#### [TASK STATEMENT]
Can you reproduce the text in each of the entries below word for word, leaving out the pictures?

#### [RECORDED DATA]
━━━━━━

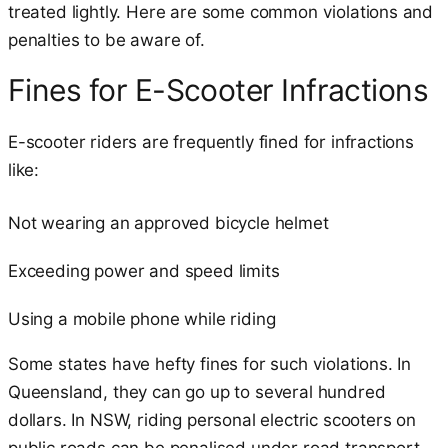
treated lightly. Here are some common violations and
penalties to be aware of.
Fines for E-Scooter Infractions
E-scooter riders are frequently fined for infractions
like:
Not wearing an approved bicycle helmet
Exceeding power and speed limits
Using a mobile phone while riding
Some states have hefty fines for such violations. In
Queensland, they can go up to several hundred
dollars. In NSW, riding personal electric scooters on
public roads can be penalised under road transport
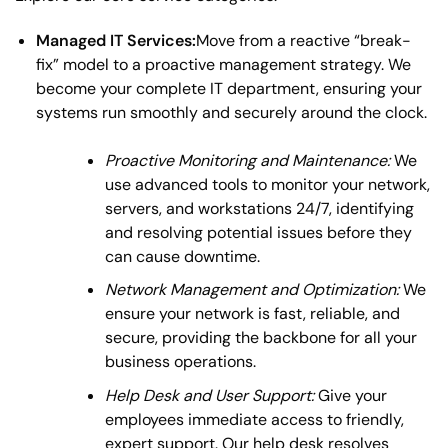
Managed IT Services:
Move from a reactive “break-
fix” model to a proactive management strategy. We
become your complete IT department, ensuring your
systems run smoothly and securely around the clock.
Proactive Monitoring and Maintenance:
We
use advanced tools to monitor your network,
servers, and workstations 24/7, identifying
and resolving potential issues before they
can cause downtime.
Network Management and Optimization:
We
ensure your network is fast, reliable, and
secure, providing the backbone for all your
business operations.
Help Desk and User Support:
Give your
employees immediate access to friendly,
expert support. Our help desk resolves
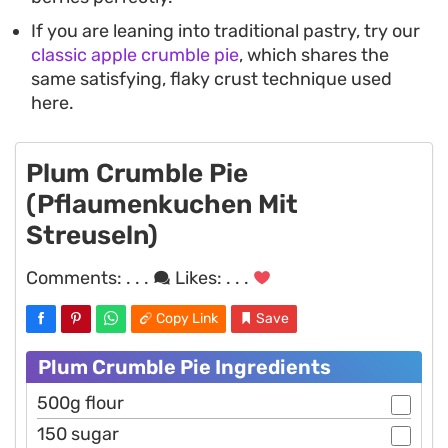
If you are leaning into traditional pastry, try our
classic apple crumble pie
, which shares the
same satisfying, flaky crust technique used
here.
Plum Crumble Pie
(Pflaumenkuchen Mit
Streuseln)
Comments:
. . .
Likes:
. . .
Copy Link
Save
Plum Crumble Pie Ingredients
500g flour
150 sugar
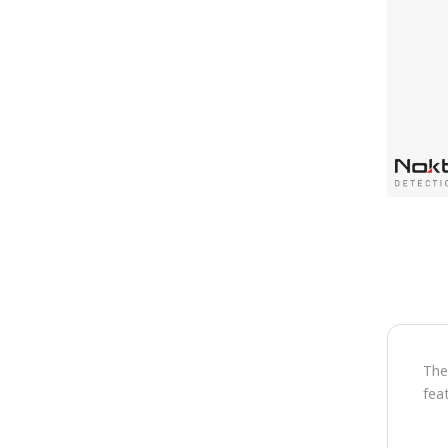
The
fea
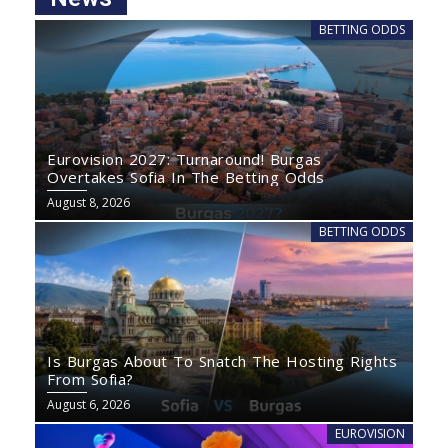
BETTING ODDS
Eurovision 2027: Turnaround! Burgas
Overtakes Sofia In The Betting Odds
August 8, 2026
BETTING ODDS
Is Burgas About To Snatch The Hosting Rights
From Sofia?
August 6, 2026
EUROVISION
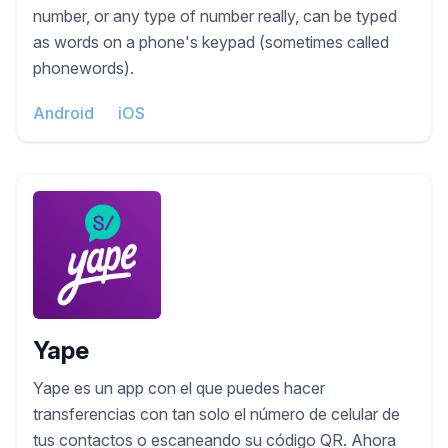
number, or any type of number really, can be typed
as words on a phone's keypad (sometimes called
phonewords).
Android
iOS
Yape
Yape es un app con el que puedes hacer
transferencias con tan solo el número de celular de
tus contactos o escaneando su código QR. Ahora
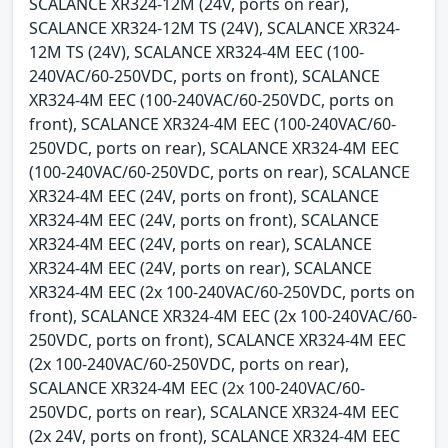
SCALANCE XR324-12M (24V, ports on rear),
SCALANCE XR324-12M TS (24V), SCALANCE XR324-
12M TS (24V), SCALANCE XR324-4M EEC (100-
240VAC/60-250VDC, ports on front), SCALANCE
XR324-4M EEC (100-240VAC/60-250VDC, ports on
front), SCALANCE XR324-4M EEC (100-240VAC/60-
250VDC, ports on rear), SCALANCE XR324-4M EEC
(100-240VAC/60-250VDC, ports on rear), SCALANCE
XR324-4M EEC (24V, ports on front), SCALANCE
XR324-4M EEC (24V, ports on front), SCALANCE
XR324-4M EEC (24V, ports on rear), SCALANCE
XR324-4M EEC (24V, ports on rear), SCALANCE
XR324-4M EEC (2x 100-240VAC/60-250VDC, ports on
front), SCALANCE XR324-4M EEC (2x 100-240VAC/60-
250VDC, ports on front), SCALANCE XR324-4M EEC
(2x 100-240VAC/60-250VDC, ports on rear),
SCALANCE XR324-4M EEC (2x 100-240VAC/60-
250VDC, ports on rear), SCALANCE XR324-4M EEC
(2x 24V, ports on front), SCALANCE XR324-4M EEC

━━━━━━

#### [EXERCISE SOLUTION]
treated lightly. Here are some common violations and
penalties to be aware of.
Fines for E-Scooter Infractions
E-scooter riders are frequently fined for infractions
like:
Not wearing an approved bicycle helmet
Exceeding power and speed limits
Using a mobile phone while riding
Some states have hefty fines for such violations. In
Queensland, they can go up to several hundred
dollars. In NSW, riding personal electric scooters on
public roads can be penalised under road transport
Managed IT Services:
Move from a reactive “break-
fix” model to a proactive management strategy. We
become your complete IT department, ensuring your
systems run smoothly and securely around the clock.
Proactive Monitoring and Maintenance:
We
use advanced tools to monitor your network,
servers, and workstations 24/7, identifying
and resolving potential issues before they
can cause downtime.
Network Management and Optimization:
We
ensure your network is fast, reliable, and
secure, providing the backbone for all your
business operations.
Help Desk and User Support:
Give your
employees immediate access to friendly,
expert support. Our help desk resolves
If you are leaning into traditional pastry, try our
classic apple crumble pie
, which shares the
same satisfying, flaky crust technique used
here.
Plum Crumble Pie
(Pflaumenkuchen Mit
Streuseln)
Comments:
. . .
Likes:
. . .
Copy Link
Save
Plum Crumble Pie Ingredients
500g flour
150 sugar
The
fea
BETTING ODDS
Eurovision 2027: Turnaround! Burgas
Overtakes Sofia In The Betting Odds
August 8, 2026
BETTING ODDS
Is Burgas About To Snatch The Hosting Rights
From Sofia?
August 6, 2026
EUROVISION
number, or any type of number really, can be typed
as words on a phone's keypad (sometimes called
phonewords).
Android
iOS
Yape
Yape es un app con el que puedes hacer
transferencias con tan solo el número de celular de
tus contactos o escaneando su código QR. Ahora
SCALANCE XR324-12M (24V, ports on rear),
SCALANCE XR324-12M TS (24V), SCALANCE XR324-
12M TS (24V), SCALANCE XR324-4M EEC (100-
240VAC/60-250VDC, ports on front), SCALANCE
XR324-4M EEC (100-240VAC/60-250VDC, ports on
front), SCALANCE XR324-4M EEC (100-240VAC/60-
250VDC, ports on rear), SCALANCE XR324-4M EEC
(100-240VAC/60-250VDC, ports on rear), SCALANCE
XR324-4M EEC (24V, ports on front), SCALANCE
XR324-4M EEC (24V, ports on front), SCALANCE
XR324-4M EEC (24V, ports on rear), SCALANCE
XR324-4M EEC (24V, ports on rear), SCALANCE
XR324-4M EEC (2x 100-240VAC/60-250VDC, ports on
front), SCALANCE XR324-4M EEC (2x 100-240VAC/60-
250VDC, ports on front), SCALANCE XR324-4M EEC
(2x 100-240VAC/60-250VDC, ports on rear),
SCALANCE XR324-4M EEC (2x 100-240VAC/60-
250VDC, ports on rear), SCALANCE XR324-4M EEC
(2x 24V, ports on front), SCALANCE XR324-4M EEC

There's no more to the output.